Since 1995, Delaware has been leading the charge to build artificial reefs in America. A year before the Redbird cars arrived, Delaware had already dropped tons of concrete, thousands of weighted tires, 86 military vehicles, and two sunken ships off their coast at 14 artificial reef sites. Other states, initially fearing that subway cars and similar human detritus could prove toxic to the environment in some unexpected way, stood watching the experiment cautiously— but Delaware’s gung-ho enthusiasm paid off, and by 2003 their once barren waters had developed a fish overcrowding problem.

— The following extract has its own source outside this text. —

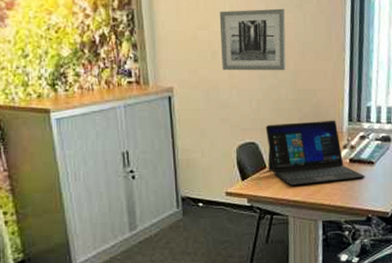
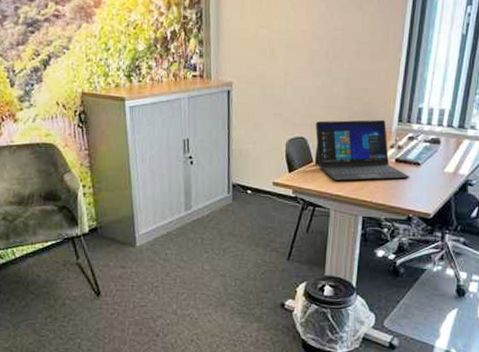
wall art: present [219,8,286,71] -> none [279,8,345,70]

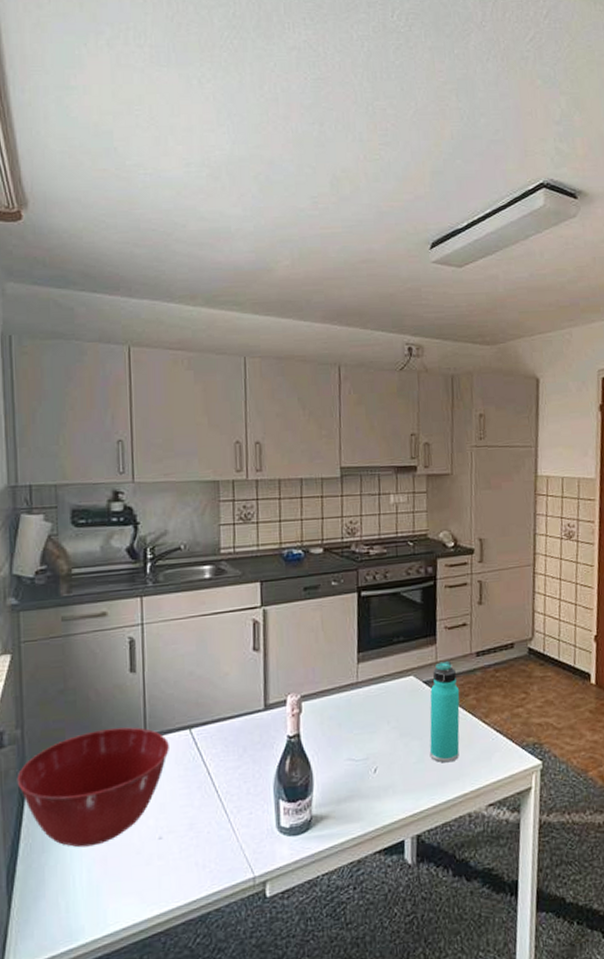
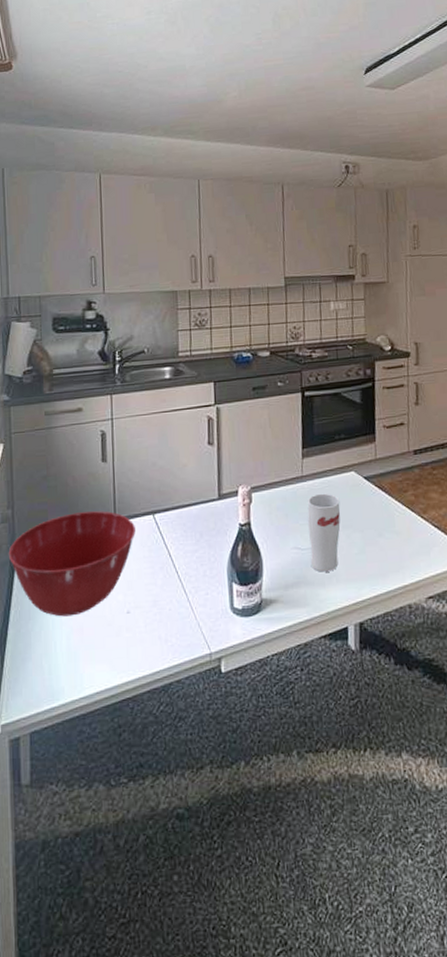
cup: none [362,700,398,784] -> present [307,493,341,572]
thermos bottle: present [429,660,460,763] -> none [370,457,399,555]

For many in New York, the highlight of the subway reefs are their potential to revive oyster populations—a goal many environmental and civic groups in the area share. Until the dawn of the 20th century, New York was a hotbed of quality oyster fishing, but as oyster populations declined, so did their bacteria-and-toxin-eating benefits, and pollution slowly ravaged the city’s coastlines.

Over the past few years, groups like the New York Harbor Foundation’s Billion Oyster Project have sprung up all over New York, creating mini-habitats for oysters as a means to clean up the waterways and restore them to habitable, usable environments. As of 2013, one organization alone, NY/NJ Baykeeper, boasted about 45 operational oyster bed sites. Landscape architect Kate Orff has begun designing visions of a revived waterfront, integrated into modern city life. The idea of harmonious integration, which might’ve seemed hopeless at one point—cities are often painted as direct adversaries of nature—now suddenly doesn’t seem so farfetched. As oyster revivals kick off over hundreds of miles of coastline, there’s growing promise in the belief that cities can indeed play positive roles in repairing the environment.